Most wedding ceremonies, Jewish or otherwise, include an exchange of rings. As circles, they are a sign of the union a couple wants to solidify through wedding rites. But in Judaism, the ring exchanged from groom to bride is actually a condition listed in the traditional ketubah, whereby the groom is actually acquiring the bride in exchange of a promise of a dowry. Since the ring sort of acts temporarily as actual money at the time of the exchange, it might be considered muksah, or something that is prohibited from being touched on Shabbat because it’s used for business. But as modern people, we understand that the groom isn’t buying the bride, and with double ring ceremonies being the standard for the modern couple, the ring exchange shouldn’t present a problem.
Breaking of the glass
Humans are clumsy. We break things all the time, whether we intend to or not. But on the Sabbath, we’re not supposed to go out of our way to break something. There’s an actual prohibition against demolishing with intention! If you’ve been to any traditional Jewish weddings, you’ll notice that at the end of the ceremony, the groom steps on a glass—presumably to remind the couple of the fragility of a relationship if not cared for. But this is just one of many traditions at a Jewish wedding which can be included or excluded!
You, as a couple, might not care that much if you celebrate on a Friday night or a Saturday during the day, but depending on the community in which you live, your social group, your family… you may want to field out how your attendees feel about it. This is not about getting their approval or blessing, but making sure that your guests will attend! If you have family that are remotely observant of the Sabbath, you don’t want to make them pick between attending your wedding and attending their worship.
Another thing to ponder: If you’ve decided to get married on Shabbat and you also want Jewish elements in your ceremony, think about how you want to reconcile those two points. Fortunately for you, I’ve already thought about that and have some opinions on the matter…
Why I officiate at weddings over Shabbat
Let me state from the outset: I’m not a traditional Jew. I’m not a halakhick Jew—meaning I do not observe or follow halakhah, which literally means “The Way” but actually refers to strict Jewish Law. I see Judaism as a path through which one might seek and find enlightenment, fulfillment, and connection to people and the world around us, but not a monolithic dogma which governs my every decision.
I find that many modern—and young—people understand and live their lives by the spirit of the law versus the letter of the law. So for me and for the couples I work with, tradition gets a vote, but not a veto. So the prohibitions of Shabbat are not as much a factor to me.

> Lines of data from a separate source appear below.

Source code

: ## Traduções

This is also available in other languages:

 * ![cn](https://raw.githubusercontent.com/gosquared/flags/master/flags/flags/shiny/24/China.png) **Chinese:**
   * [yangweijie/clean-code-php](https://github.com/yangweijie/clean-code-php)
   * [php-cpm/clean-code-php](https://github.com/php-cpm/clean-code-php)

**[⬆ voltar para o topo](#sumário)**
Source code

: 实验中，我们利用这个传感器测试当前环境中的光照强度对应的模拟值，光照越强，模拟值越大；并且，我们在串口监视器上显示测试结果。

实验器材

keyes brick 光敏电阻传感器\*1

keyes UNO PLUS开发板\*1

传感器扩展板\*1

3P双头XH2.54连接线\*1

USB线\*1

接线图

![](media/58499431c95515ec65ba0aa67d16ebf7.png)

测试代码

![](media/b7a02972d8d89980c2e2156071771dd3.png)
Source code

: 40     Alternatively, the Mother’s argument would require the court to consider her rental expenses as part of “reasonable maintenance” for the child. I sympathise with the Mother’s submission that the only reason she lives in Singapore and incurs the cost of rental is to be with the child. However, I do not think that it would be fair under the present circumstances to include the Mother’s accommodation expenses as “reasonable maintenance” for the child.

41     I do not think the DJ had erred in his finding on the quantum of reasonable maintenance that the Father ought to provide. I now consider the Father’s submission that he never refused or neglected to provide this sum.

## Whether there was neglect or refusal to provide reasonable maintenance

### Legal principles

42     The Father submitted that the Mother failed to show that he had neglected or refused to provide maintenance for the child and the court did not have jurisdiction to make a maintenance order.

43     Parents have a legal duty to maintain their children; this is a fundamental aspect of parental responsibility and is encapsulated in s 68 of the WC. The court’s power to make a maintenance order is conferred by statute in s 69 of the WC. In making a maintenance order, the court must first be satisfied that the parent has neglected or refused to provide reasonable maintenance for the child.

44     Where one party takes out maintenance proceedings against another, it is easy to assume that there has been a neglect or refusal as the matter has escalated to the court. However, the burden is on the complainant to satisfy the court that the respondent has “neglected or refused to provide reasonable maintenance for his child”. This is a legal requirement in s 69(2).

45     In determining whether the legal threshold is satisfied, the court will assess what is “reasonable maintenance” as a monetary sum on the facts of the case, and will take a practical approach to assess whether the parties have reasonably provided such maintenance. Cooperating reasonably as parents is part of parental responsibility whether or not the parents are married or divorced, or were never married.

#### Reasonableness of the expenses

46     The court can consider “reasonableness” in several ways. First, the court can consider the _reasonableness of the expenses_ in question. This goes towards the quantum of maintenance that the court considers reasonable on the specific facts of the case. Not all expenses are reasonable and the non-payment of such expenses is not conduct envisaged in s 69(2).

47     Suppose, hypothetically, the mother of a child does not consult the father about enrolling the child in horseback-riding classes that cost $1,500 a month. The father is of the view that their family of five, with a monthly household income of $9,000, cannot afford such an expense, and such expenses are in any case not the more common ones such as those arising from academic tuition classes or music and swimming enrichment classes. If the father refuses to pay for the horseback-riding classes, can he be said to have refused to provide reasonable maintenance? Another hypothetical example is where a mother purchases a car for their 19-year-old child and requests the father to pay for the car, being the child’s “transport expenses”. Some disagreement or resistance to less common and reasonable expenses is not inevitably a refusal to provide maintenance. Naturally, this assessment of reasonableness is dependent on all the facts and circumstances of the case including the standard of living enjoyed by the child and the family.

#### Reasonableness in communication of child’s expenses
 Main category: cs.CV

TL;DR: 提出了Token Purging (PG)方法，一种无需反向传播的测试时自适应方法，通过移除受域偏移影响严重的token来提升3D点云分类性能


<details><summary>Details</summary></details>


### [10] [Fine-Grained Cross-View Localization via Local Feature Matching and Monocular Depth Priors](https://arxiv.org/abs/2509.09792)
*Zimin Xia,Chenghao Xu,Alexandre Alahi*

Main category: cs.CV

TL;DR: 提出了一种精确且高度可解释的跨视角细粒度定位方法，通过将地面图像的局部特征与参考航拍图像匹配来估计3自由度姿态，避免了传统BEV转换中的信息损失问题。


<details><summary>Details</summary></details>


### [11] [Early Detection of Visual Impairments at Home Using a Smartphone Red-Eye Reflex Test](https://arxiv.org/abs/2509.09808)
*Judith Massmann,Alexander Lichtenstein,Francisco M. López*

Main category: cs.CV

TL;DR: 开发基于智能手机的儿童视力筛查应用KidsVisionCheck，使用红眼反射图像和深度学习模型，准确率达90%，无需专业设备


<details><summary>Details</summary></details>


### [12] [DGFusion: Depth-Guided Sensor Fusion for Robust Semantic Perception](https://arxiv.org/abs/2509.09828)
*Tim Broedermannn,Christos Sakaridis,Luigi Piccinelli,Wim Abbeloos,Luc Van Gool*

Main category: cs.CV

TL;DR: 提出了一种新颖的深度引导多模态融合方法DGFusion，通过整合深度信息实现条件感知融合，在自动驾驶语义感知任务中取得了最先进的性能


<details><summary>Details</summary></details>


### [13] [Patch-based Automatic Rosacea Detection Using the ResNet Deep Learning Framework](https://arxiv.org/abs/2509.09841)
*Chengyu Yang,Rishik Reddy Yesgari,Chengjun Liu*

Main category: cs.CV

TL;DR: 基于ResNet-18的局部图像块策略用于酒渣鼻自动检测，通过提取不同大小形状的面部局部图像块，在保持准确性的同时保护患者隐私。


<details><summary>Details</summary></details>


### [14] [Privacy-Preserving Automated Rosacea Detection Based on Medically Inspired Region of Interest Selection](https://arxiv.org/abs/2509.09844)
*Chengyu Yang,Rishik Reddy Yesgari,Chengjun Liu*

In fact, I think there are ways to look at the Sabbath and its symbols as things to synthesize into the wedding ceremony and its importance. For instance, according to the Jewish mystics (the kabbalists), at the Dawn of Creation, God filled the entire universe. In order to create the world, God had to contract and make room for the Earth, sun, moon and stars. In doing so, God broke apart into two—a male and female aspect. The female aspect descended to the Earth, while the male aspect stayed in the heavens. Every Friday evening, the two come together in a celestial wedding. This is where the term “Sabbath Bride” comes from. And since there is a celestial wedding, it can bless the wedding here on Earth!
On top of that, the Sabbath is traditionally a time to gather with friends and family, to share and reflect on that which is most important in one’s life. What could be more important and special than a wedding?
Ultimately, if a couple wants a wedding solemnized by a Jewish clergy person, wants aspects of Judaism brought into their wedding, and want to hold their celebration during the Sabbath, they’re going to do so, whether a Cantor or Rabbi agrees to or not. I seldom get asked to do so, but when I do, I want to be there fully for a couple, who at this singular time in their lives, need someone with whom they can craft a ceremony which will symbolize the future they will build together—and when they want to include elements of Judaism into that future, it means a potential for further Jewish learning and spirituality. And I’m happy to bless that.